Earthsea has places where there are elder powers present. Readers of "Wizard of Earthsea" encountered one in the Terrenon. Tenar, as an infant, is given to the elder power of the Tombs. Her name is taken from her and she becomes Arha, "the eaten one." She serves as a priestess to a nearly forgotten religion that treats the power of the Tombs as a god. But everything Tenar has been told is twice a lie; her religion is almost forgotten and the Power is anything but a god.
This is the story of how Tenar came to understand that her life, all of what she had been and most of what she believed was a lie. LeGuin makes it utterly convincing, in a spare, terse way that is stark and persuasive. Sparrowhawk plays a crucial role in all this, but he is not the protagonist. Sparrowhawk may have been the catalyst for Tenar's changes, but like a catalyst he is mostly unchanged by the process. It is Tenar who is changed. This is Tenar's tale.

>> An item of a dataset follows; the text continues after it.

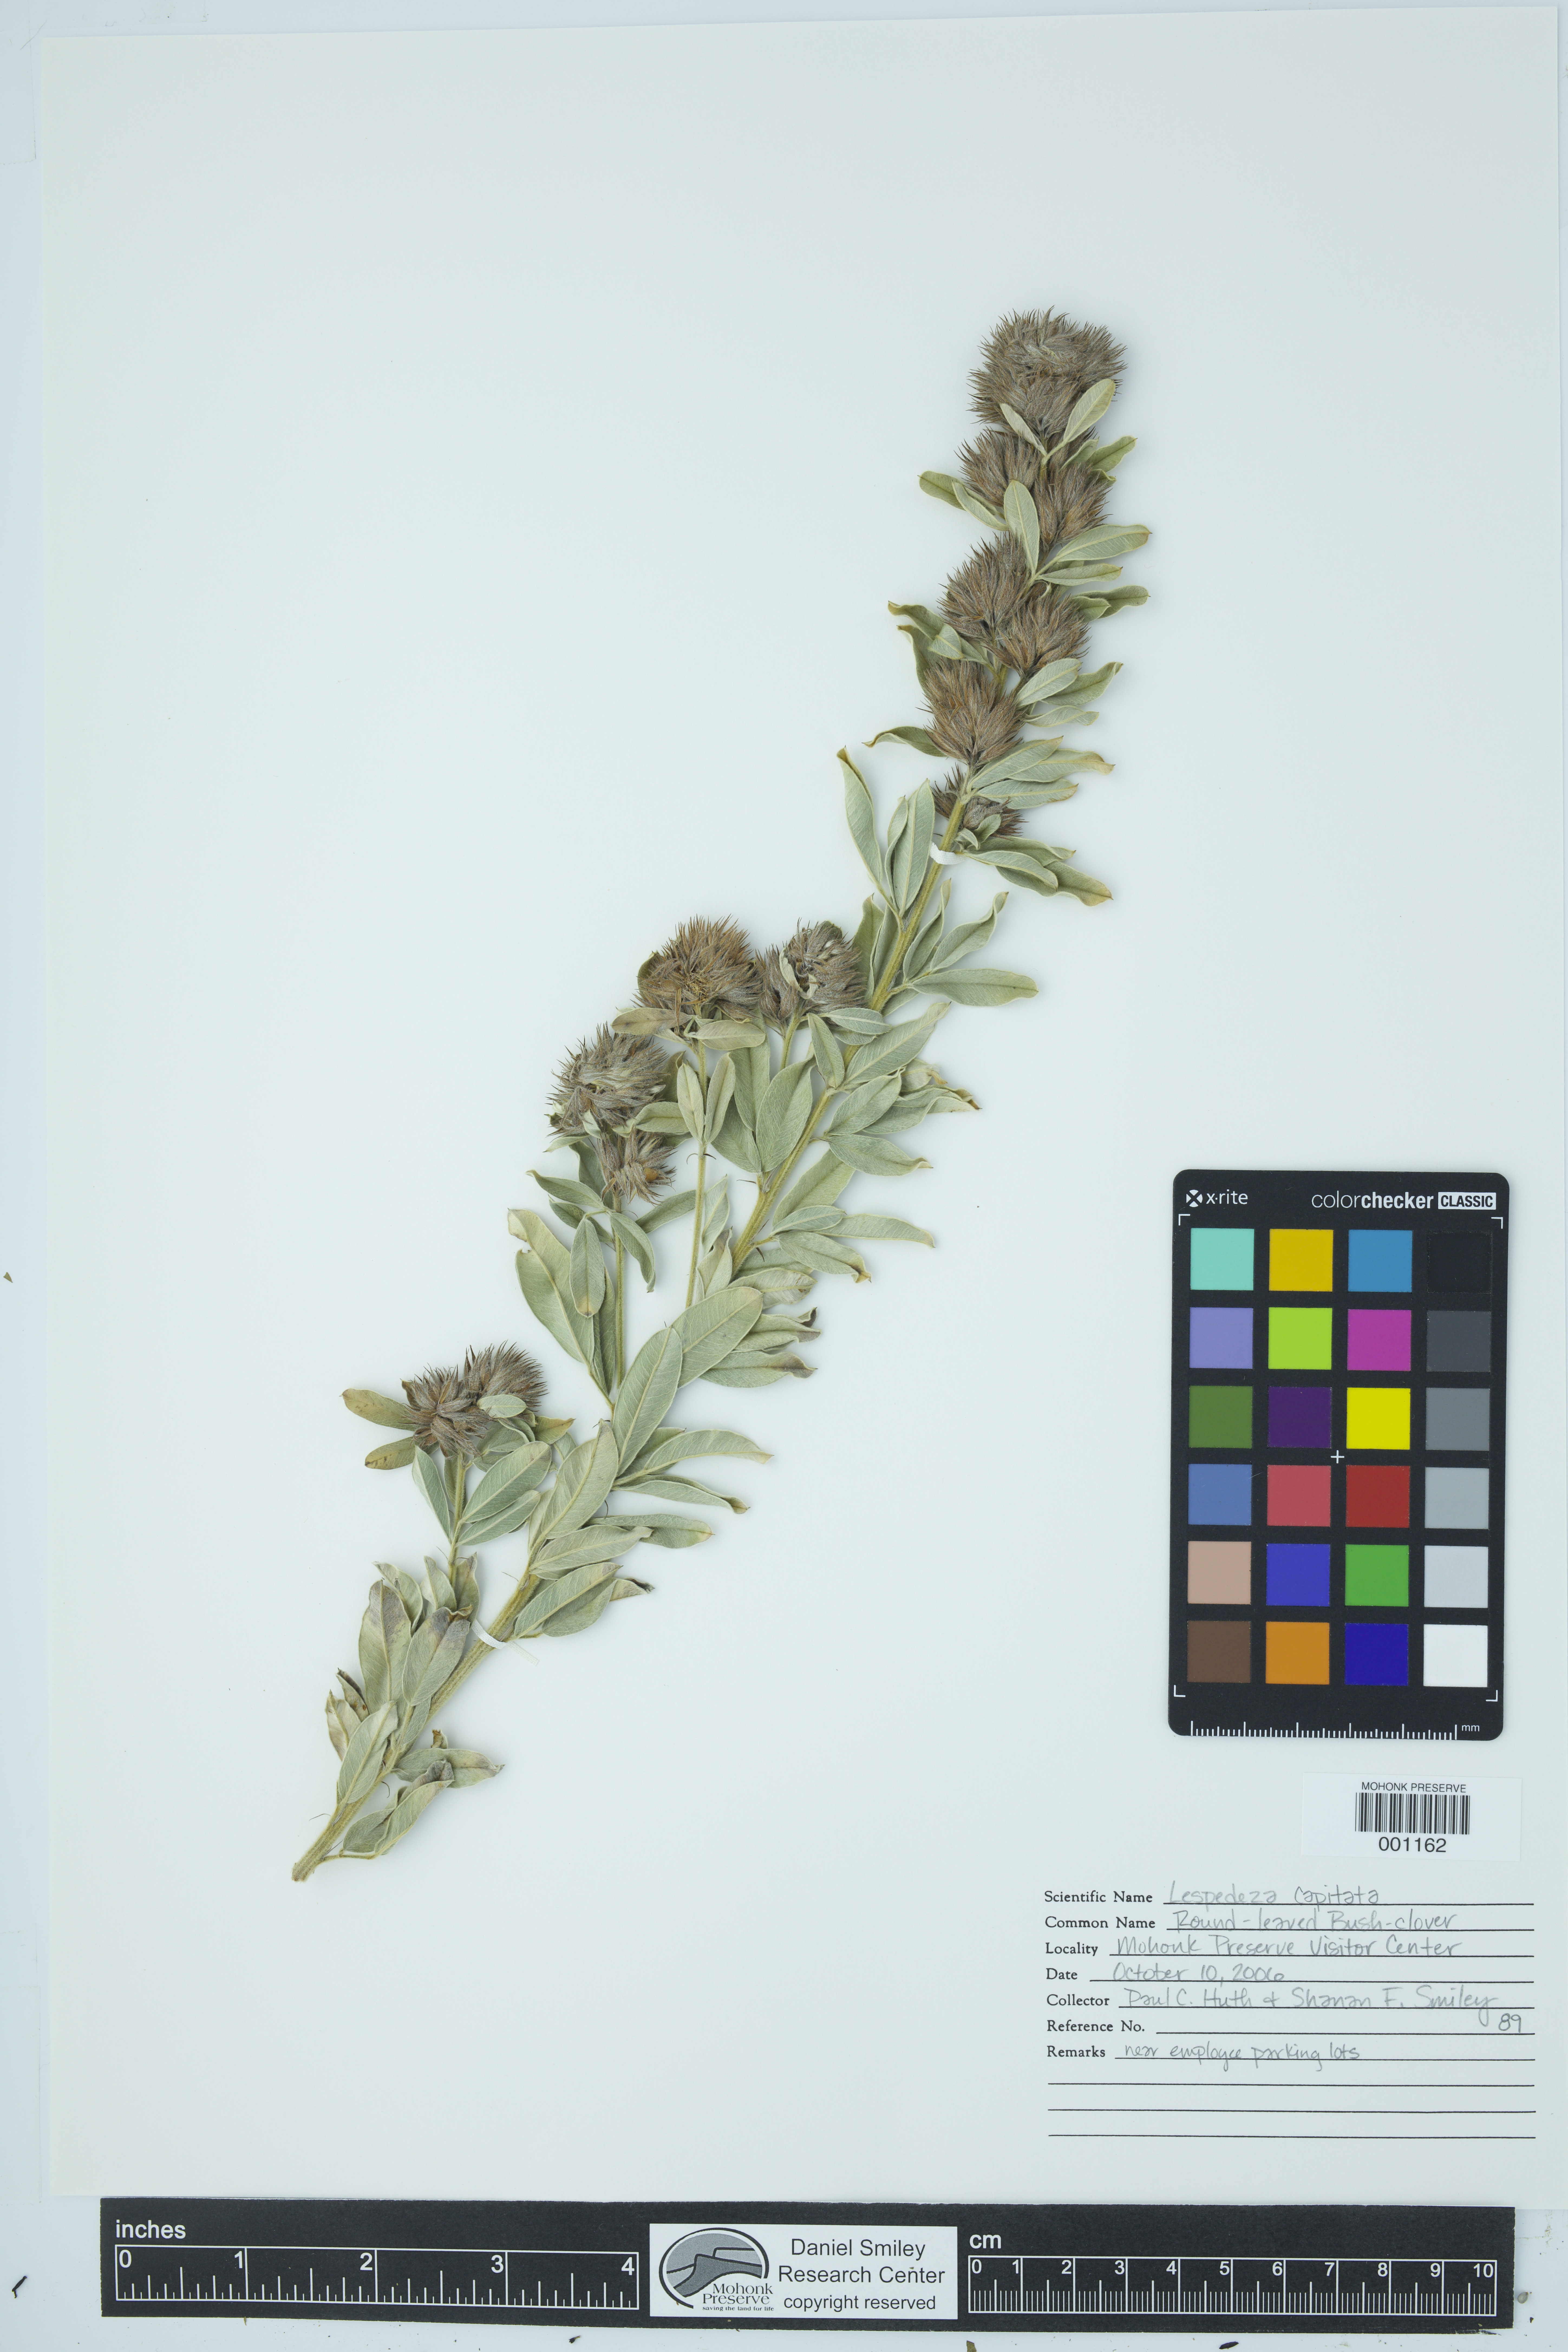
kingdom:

Can you imagine how devastating it must have been for Tenar? How many of us could accept and understand that what we had been taught was evil or, worse still, utterly meaningless? Could you do as well if, say, Christianity were revealed to be an utter fraud? LeGuin makes it vivid. Any thoughtful reader is left in awe of Tenar's strength and resilience. And in awe of LeGuin's writing.
In most trilogies, the middle book is the weakest. Not the Earthsea books. This is a wonderful tale, superbly told. Very highly recommended.